Pentium Infinite Pentium Infinite 8/15/2016 10:12
These happens when Carlsen is absent.
notyetagm notyetagm 8/15/2016 08:06
@CostaMaison3: Yes, at Bilbao and now Sinquefeld Cup Giri was winless -3 and clear last.

Bilboa: +0 -3 =7
S. Cup: +0 -3 =6

vincero vincero 8/15/2016 04:33
TOPalov easily should have had 5 wins,,,,,but simply can no longer concentrate at such a level the entire game.... any longer
johnmk johnmk 8/15/2016 03:06
Congrats to Wesley. IMO, he won with ... solid play. He was solid all along and when two opponents made inaccuracies he pounced and cleaned up with fantastic technique.

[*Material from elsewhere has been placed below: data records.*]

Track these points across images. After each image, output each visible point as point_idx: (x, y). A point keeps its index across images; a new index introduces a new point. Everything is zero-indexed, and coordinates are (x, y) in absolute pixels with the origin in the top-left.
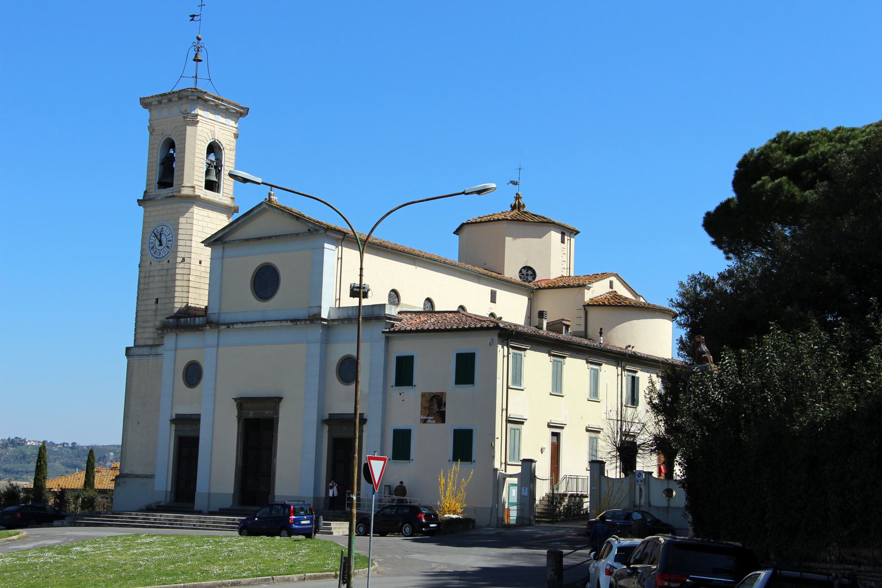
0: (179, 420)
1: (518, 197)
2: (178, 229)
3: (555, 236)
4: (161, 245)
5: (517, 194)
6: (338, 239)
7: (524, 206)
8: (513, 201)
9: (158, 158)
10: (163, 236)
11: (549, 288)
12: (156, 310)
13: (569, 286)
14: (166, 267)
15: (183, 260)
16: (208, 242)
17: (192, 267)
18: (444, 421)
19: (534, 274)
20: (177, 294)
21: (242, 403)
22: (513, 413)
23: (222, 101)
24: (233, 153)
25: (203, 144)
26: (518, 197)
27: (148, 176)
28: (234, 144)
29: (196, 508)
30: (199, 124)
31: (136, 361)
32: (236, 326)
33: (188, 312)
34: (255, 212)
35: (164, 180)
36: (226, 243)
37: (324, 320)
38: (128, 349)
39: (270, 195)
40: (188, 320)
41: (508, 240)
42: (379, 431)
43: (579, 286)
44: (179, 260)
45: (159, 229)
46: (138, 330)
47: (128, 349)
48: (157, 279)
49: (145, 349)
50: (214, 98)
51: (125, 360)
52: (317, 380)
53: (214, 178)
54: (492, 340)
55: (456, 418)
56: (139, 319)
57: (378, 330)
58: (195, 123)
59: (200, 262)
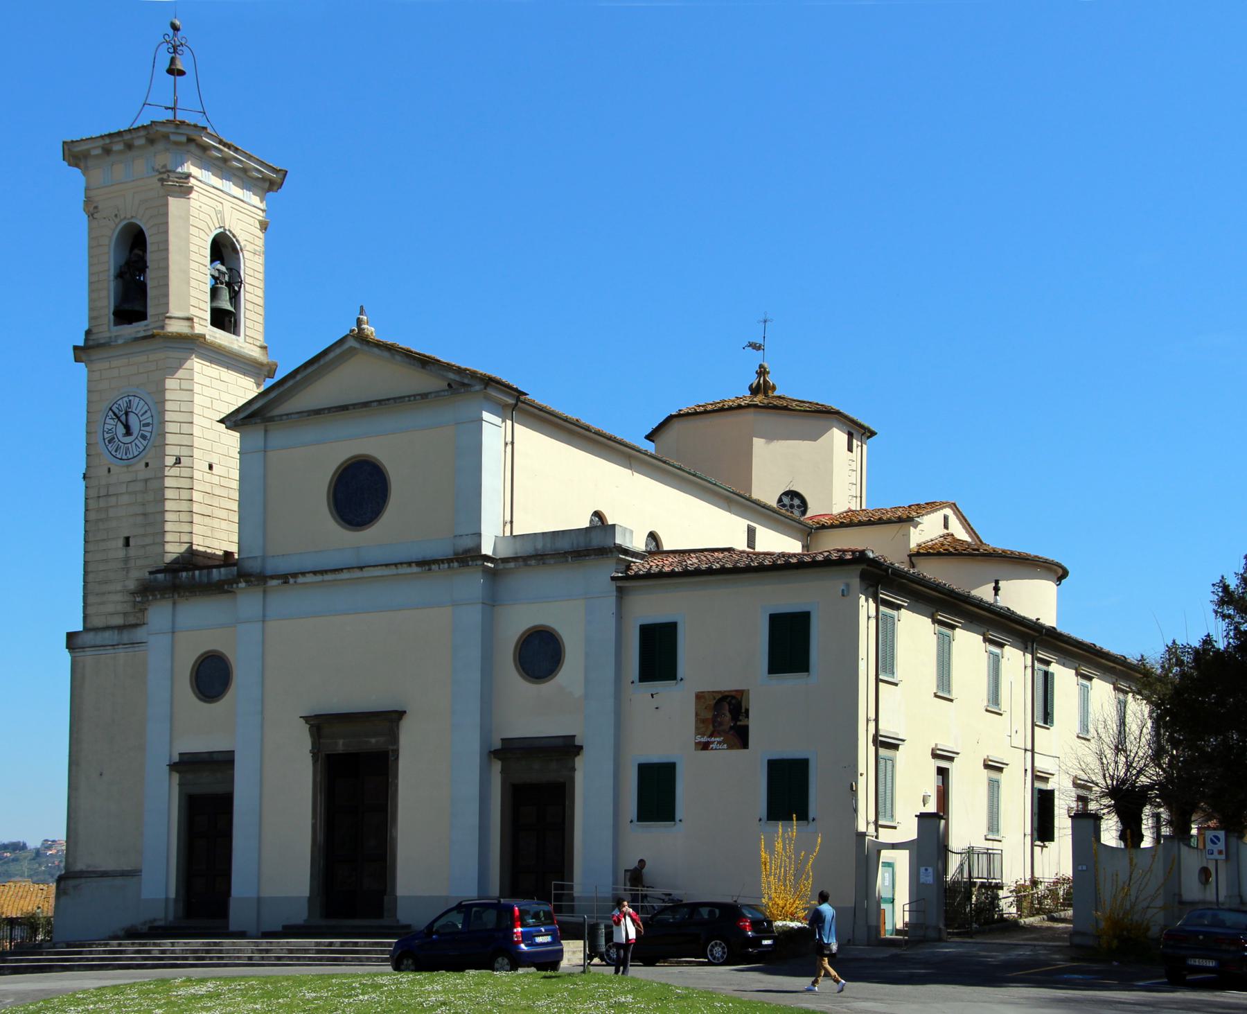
0: (186, 765)
1: (762, 372)
2: (164, 401)
3: (838, 437)
4: (128, 432)
5: (761, 366)
6: (505, 406)
7: (774, 388)
8: (754, 380)
9: (110, 263)
10: (132, 416)
11: (832, 526)
12: (126, 560)
13: (880, 522)
14: (141, 476)
15: (178, 461)
16: (233, 421)
17: (197, 475)
18: (745, 744)
19: (804, 505)
20: (168, 527)
21: (320, 725)
22: (888, 728)
23: (236, 150)
24: (261, 260)
25: (203, 235)
26: (762, 372)
27: (91, 300)
28: (260, 243)
29: (233, 927)
30: (193, 195)
31: (88, 657)
32: (301, 579)
33: (192, 560)
34: (331, 355)
35: (127, 307)
36: (271, 419)
37: (487, 558)
38: (71, 636)
39: (359, 322)
40: (194, 575)
41: (758, 443)
42: (609, 766)
43: (900, 520)
44: (170, 461)
45: (123, 403)
46: (91, 599)
47: (71, 636)
48: (125, 499)
49: (107, 634)
50: (221, 142)
51: (66, 657)
52: (477, 675)
53: (226, 305)
54: (848, 585)
55: (772, 736)
56: (91, 577)
57: (602, 574)
58: (185, 191)
59: (211, 467)
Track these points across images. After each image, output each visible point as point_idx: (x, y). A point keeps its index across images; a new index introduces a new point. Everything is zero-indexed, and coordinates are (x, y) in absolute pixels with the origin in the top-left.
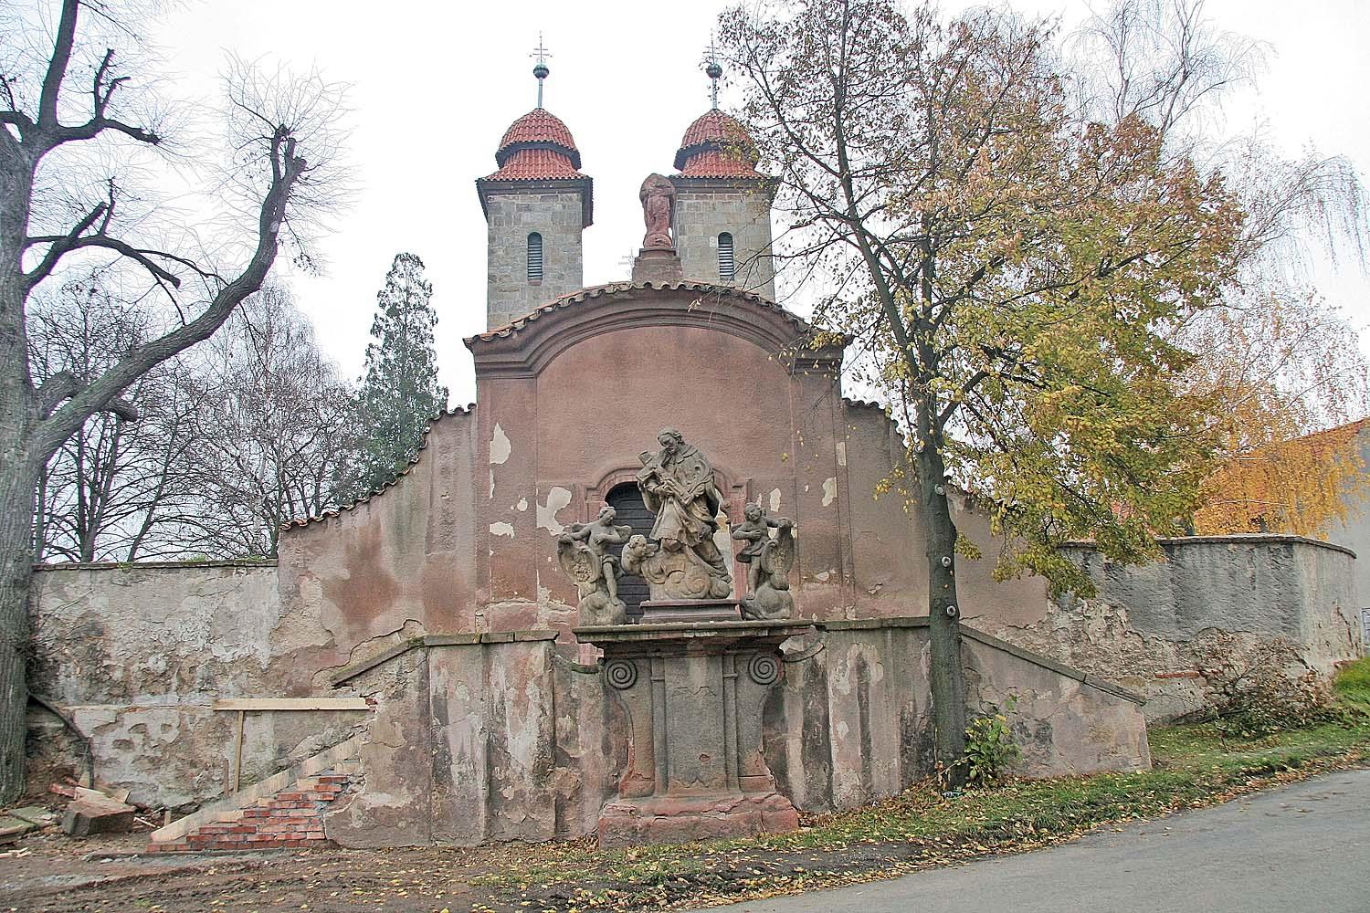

ulyssesganesh ulyssesganesh 8/15/2016 02:49
probably a football score (3 pts. for a win and 1pt. for a draw would have ensured more fight and more decisive games!
vinniethepooh vinniethepooh 8/15/2016 08:41
Relief!By winning the last round,Caruana avoided the title-Draw Master,which Giri got in the Candidates.... :)
Denix Denix 8/15/2016 08:38
Congratulations to Wesley! The +2 formula works!
CostaMaison3 CostaMaison3 8/15/2016 08:34
This is the second tournament in a row for Giri to score the last place in the final standing.